# GPU-Z Bios Submission for Black edition



## Dippyskoodlez (Dec 28, 2009)

I have the XFX 5850 1Gb Black edition, which has a GPU clock of 765/memory of 1125, but if I try to submit the bios, it says one is already in the database. Either the DB is wrong, or the duplicate bios name is giving the error.

http://img.techpowerup.org/091228/Capture043268.jpg

Bios is attached.


----------



## W1zzard (Dec 28, 2009)

which filename is reported? have you tried to find that filename in the db ?


----------



## Dippyskoodlez (Dec 28, 2009)

XFX.HD5850.1024.091104.bin is the filename of the bios.

The ones in the DB are:

XFX.HD5850.1024.090923.bin
*XFX.HD5850.1024.091104.bin*
XFX.HD5850.1024.091104_1.bin

Those are listed as the stock 5850 bios though with a core/mem of 400/900.

This is the Black edition (Pre-overclocked bios).

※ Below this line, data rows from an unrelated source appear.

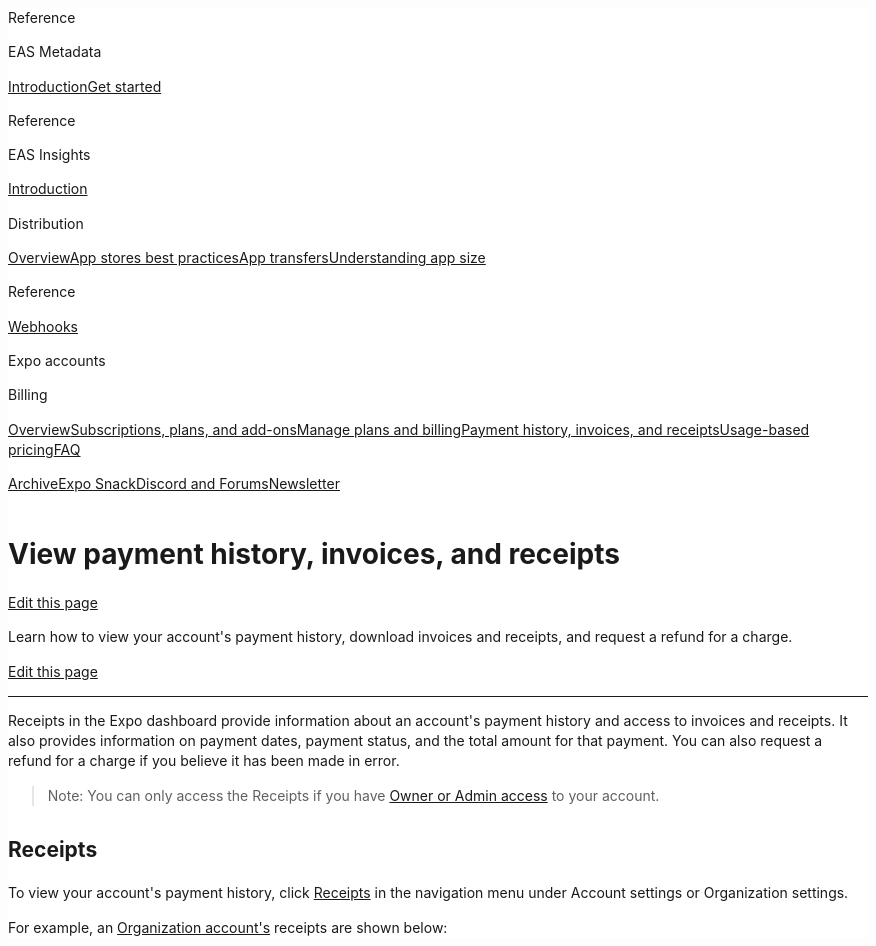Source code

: Reference

EAS Metadata

[Introduction](/eas/metadata)[Get started](/eas/metadata/getting-started)

Reference

EAS Insights

[Introduction](/eas-insights/introduction)

Distribution

[Overview](/distribution/introduction)[App stores best practices](/distribution/app-stores)[App transfers](/distribution/app-transfers)[Understanding app size](/distribution/app-size)

Reference

[Webhooks](/eas/webhooks)

Expo accounts

Billing

[Overview](/billing/overview)[Subscriptions, plans, and add-ons](/billing/plans)[Manage plans and billing](/billing/manage)[Payment history, invoices, and receipts](/billing/invoices-and-receipts)[Usage-based pricing](/billing/usage-based-pricing)[FAQ](/billing/faq)

[Archive](/archive)[Expo Snack](https://snack.expo.dev)[Discord and Forums](https://chat.expo.dev)[Newsletter](https://expo.dev/mailing-list/signup)

View payment history, invoices, and receipts
============================================

[Edit this page](https://github.com/expo/expo/edit/main/docs/pages/billing/invoices-and-receipts.mdx)

Learn how to view your account's payment history, download invoices and receipts, and request a refund for a charge.

[Edit this page](https://github.com/expo/expo/edit/main/docs/pages/billing/invoices-and-receipts.mdx)

---

Receipts in the Expo dashboard provide information about an account's payment history and access to invoices and receipts. It also provides information on payment dates, payment status, and the total amount for that payment. You can also request a refund for a charge if you believe it has been made in error.

> Note: You can only access the Receipts if you have [Owner or Admin access](/accounts/account-types#manage-access) to your account.

Receipts
--------

To view your account's payment history, click [Receipts](https://expo.dev/settings/receipts) in the navigation menu under Account settings or Organization settings.

For example, an [Organization account's](/accounts/account-types#organizations) receipts are shown below:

Memory of 1125.

Either the details of the the bios in the DB are wrong on the page, or its the same bios filename, with new memory clocks.


----------



## W1zzard (Dec 28, 2009)

the check is made against an md5 checksum of the bios, so the file contents are the same which means clocks could not be different, maybe my bios parsing code for the bios database is wrong


----------



## Dippyskoodlez (Dec 28, 2009)

W1zzard said:


> the check is made against an md5 checksum of the bios, so the file contents are the same which means clocks could not be different, maybe my bios parsing code for the bios database is wrong



Weird, because my clocks are definitely not stock. unless those are all Black edition bios, of which the database has the settings wrong then. The core is definitely not 400mhz.


----------



## W1zzard (Dec 28, 2009)

must be a problem with bios parsing then .. i'll look into this some time


----------